How to complete this task: Examine each line in the records below for the word "global". Report how many lines contain it, and nothing else.

Source texts of formatted documents
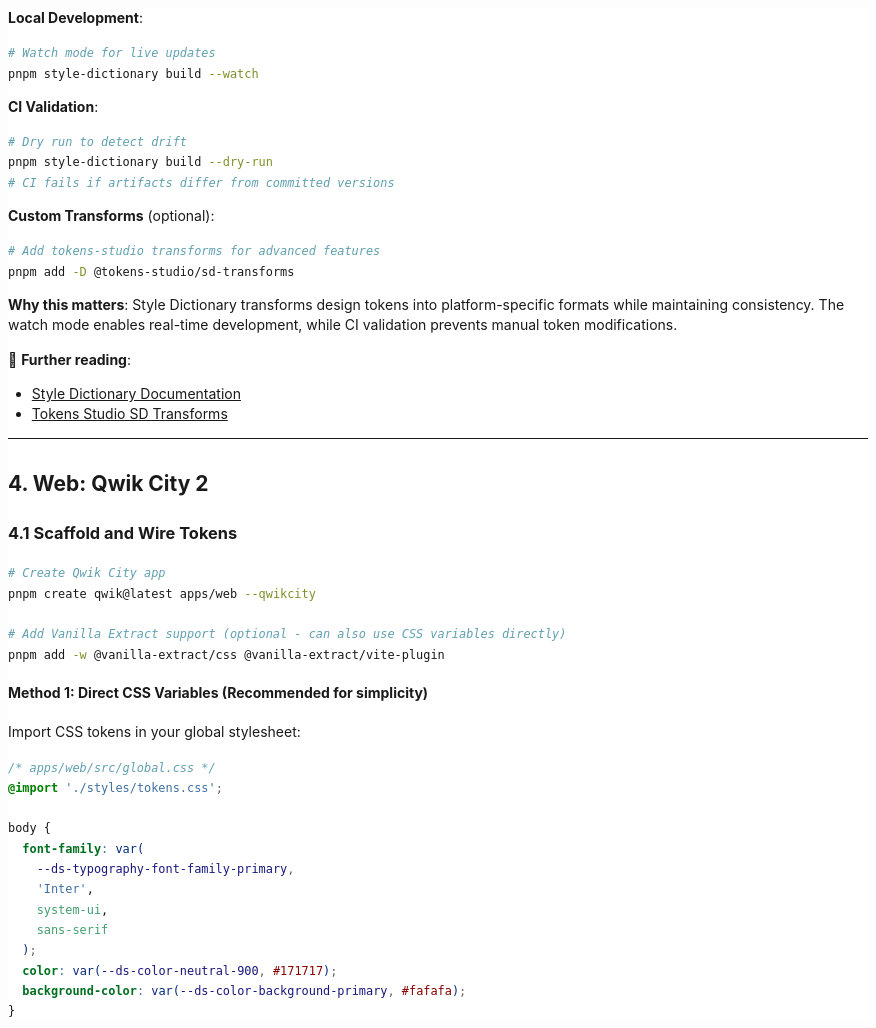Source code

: **Local Development**:

```bash
# Watch mode for live updates
pnpm style-dictionary build --watch
```

**CI Validation**:

```bash
# Dry run to detect drift
pnpm style-dictionary build --dry-run
# CI fails if artifacts differ from committed versions
```

**Custom Transforms** (optional):

```bash
# Add tokens-studio transforms for advanced features
pnpm add -D @tokens-studio/sd-transforms
```

**Why this matters**: Style Dictionary transforms design tokens into platform-specific
formats while maintaining consistency. The watch mode enables real-time development, while CI
validation prevents manual token modifications.

📖 **Further reading**:

- [Style Dictionary Documentation](https://amzn.github.io/style-dictionary/)
- [Tokens Studio SD Transforms](https://github.com/tokens-studio/sd-transforms)

---

## 4. Web: Qwik City 2

### 4.1 Scaffold and Wire Tokens

```bash
# Create Qwik City app
pnpm create qwik@latest apps/web --qwikcity

# Add Vanilla Extract support (optional - can also use CSS variables directly)
pnpm add -w @vanilla-extract/css @vanilla-extract/vite-plugin
```

#### Method 1: Direct CSS Variables (Recommended for simplicity)

Import CSS tokens in your global stylesheet:

```css
/* apps/web/src/global.css */
@import './styles/tokens.css';

body {
  font-family: var(
    --ds-typography-font-family-primary,
    'Inter',
    system-ui,
    sans-serif
  );
  color: var(--ds-color-neutral-900, #171717);
  background-color: var(--ds-color-background-primary, #fafafa);
}
```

Answer box: 2